No loss of chance of diabetic retinopathy screening by endocrinologists with a digital fundus camera

OBJECTIVE

To compare the efficacy of the diabetic retinopathy (DR) screening with digital camera by endocrinologists with that by specialist and resident ophthalmologists in terms of sensitivity, specificity, and level of “loss of chance.”
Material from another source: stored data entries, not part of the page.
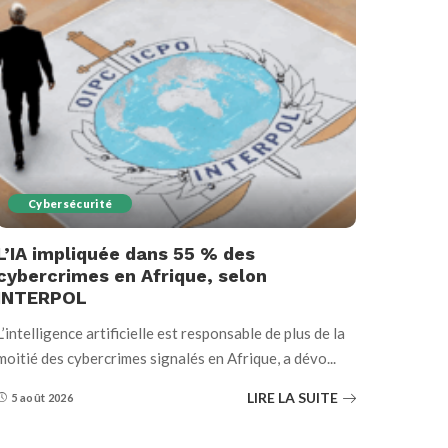
Cybersécurité
L’IA impliquée dans 55 % des
cybercrimes en Afrique, selon
INTERPOL
L’intelligence artificielle est responsable de plus de la
moitié des cybercrimes signalés en Afrique, a dévo
...
LIRE LA SUITE
5 août 2026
RESEARCH DESIGN AND METHODS

In a cross-sectional study, 500 adult diabetic patients (1,000 eyes) underwent three-field retinal photography with a digital fundus camera following pupillary dilatation. Five endocrinologists and two ophthalmology residents underwent 40 h of training on screening and grading of DR and detection of associated retinal findings. A κ test compared the accuracy of endocrinologist and ophthalmology resident screening with that performed by experienced ophthalmologists. Screening efficiency of endocrinologists was evaluated in terms of “loss of chance,” i.e., missed diagnoses that required ophthalmologist referrals.

RESULTS

The mean weighted κ of DR screening performed by endocronologists was similar to that of ophthalmology residents (0.65 vs. 0.73). Out of 456 DR eyes, both endocrinologists and ophthalmology residents misdiagnosed only stage 1 DR (36 and 14, respectively), which did not require ophthalmologist referral. There were no significant differences between endocrinologists and ophthalmology residents in terms of diabetic maculopathy and incidental findings except for papillary cupping and choroidal lesions, which were not the main purpose of the study or of the training.

CONCLUSIONS

The endocrinologist with specific training for DR detection using a three-field digital fundus camera with pupillary dilatation can perform a reliable DR screening without any loss of chance for the patients when compared with identical evaluation performed by experienced ophthalmologists.Diabetic retinopathy (DR) is one of the main causes of blindness in industrialized nations (1). The worldwide prevalence of diabetes in adults is estimated to rise to 7.7%, affecting 439 million adults by 2030 (2). In France, the increasing number of patients with diabetes, coupled with the lack of a national screening program, results in a steady rise in the visual handicaps related to the disease (3).Annual screening of DR is recommended as an effective approach to prevent visual loss related to diabetes (4,5). Currently, digital nonmydriatic fundus photography is increasingly used as a method of screening for ophthalmologists worldwide (5–7). According to consensus classifications (4,5), DR at a stage higher than 1 needs further ophthalmological management. Despite these recommendations, only 30% of the diabetic patients in France undergo DR screening each year. Partly, this is due to the lack of ophthalmologists and insufficient awareness about the visual consequences of the disease (3,8). The situation is slowly changing after implementation of telemedical screening networks using digital fundus photography (9–11). Further increase in screening coverage can be achieved with the involvement of allied medical professionals.Since the 1980s, the concept of “loss of chance” has emerged in medicine and law. The misdiagnosis during DR screening can lead to a loss of chance for patients requiring referral to an ophthalmologist for further examinations and management (12,13).Two studies have shown that screening performed by an endocrinologist using an ophthalmoscope (14) and a mydriatic camera (15), respectively, were reliable, although they didn’t evaluate the loss of chance. Furthermore, no endocrinologists’ team approach was evaluated so far.This clinical research trial has been designed to compare the efficacy of the DR screening with digital camera by a team of previously trained endocrinologists (7) with that of residents and specialist ophthalmologists, in terms of sensitivity, specificity and level of “loss of chance.”